Borges explica que o principal entrave para que isso seja colocado em prática diz respeito à privacidade dos usuários. A criptografia criada para que os responsáveis pelas plataformas não vejam o que está sendo conversado no interior dos aplicativos, impede com que haja uma fiscalização aprofundada por parte das empresas.
“Quando essas plataformas foram criadas, eles pensaram na privacidade. Então se você for lá dentro do WhatsApp ou dentro do Telegram, e falar ‘eu quero ver o que está acontecendo, o que são as mensagens’, eles não conseguem ver. Então por isso fica difícil de você acusar a plataforma, porque ela criou algo, vamos dizer assim, pensando no bem. Para você ter privacidade de conversa com a sua família, com esposa, filho, e ninguém fica sabendo do que vocês estão conversando. Só que é claro, tudo que é criado para o bem acaba sendo distorcido pelo mal. A mesma coisa, o WhatsApp pode ser usado para tráfico de drogas.”, explicou
Então o que pode e deve ser feito?
Como dito anteriormente, o esforço da Autoridade Nacional de Proteção de Dados é centralizado, principalmente, em denúncias. Isso faz com que sua atuação seja baseada nos casos que chegam até ela, e não necessariamente em uma investigação ativa a respeito da violação da LGPD.
Assim, Borges afirma que para a atuação efetiva das autoridades e para que aconteça as eventuais punições à estes criminosos, é necessário que as pessoas denunciem. Esse movimento não pode partir apenas caso as pessoas e usuários das redes de mensagem vejam seus próprios dados, pois “ quando se vê um bot desse, que está checando dados pessoais das pessoas, pode ter certeza que os seus dados também estão lá, o ideal é denunciar, fazer uma denúncia para as autoridades irem atrás.”

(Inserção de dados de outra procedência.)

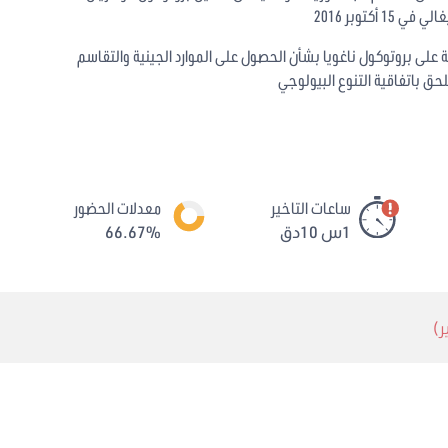
كتوبر 2016
 على بروتوكول ناغويا بشأن الحصول على الموارد الجينية والتقاسم
حق باتفاقية التنوع البيولوجي
ساعات التاخير
معدلات الحضور
1س 10دق
66.67%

Outra medida importante para evitar que seus dados caiam nas mãos de criminosos é a atenção à quais empresas e instituições você está compartilhando os seus dados. Ao fornecer seus dados pessoais, é importante que você veja quais medidas estão sendo feitas para proteção das informações e, principalmente, de que maneira as empresas vão tratar os dados. Isso pode ser conferido nos “termos de uso” que aparecem em todas as vezes em que usuários fornecem seus dados às empresas.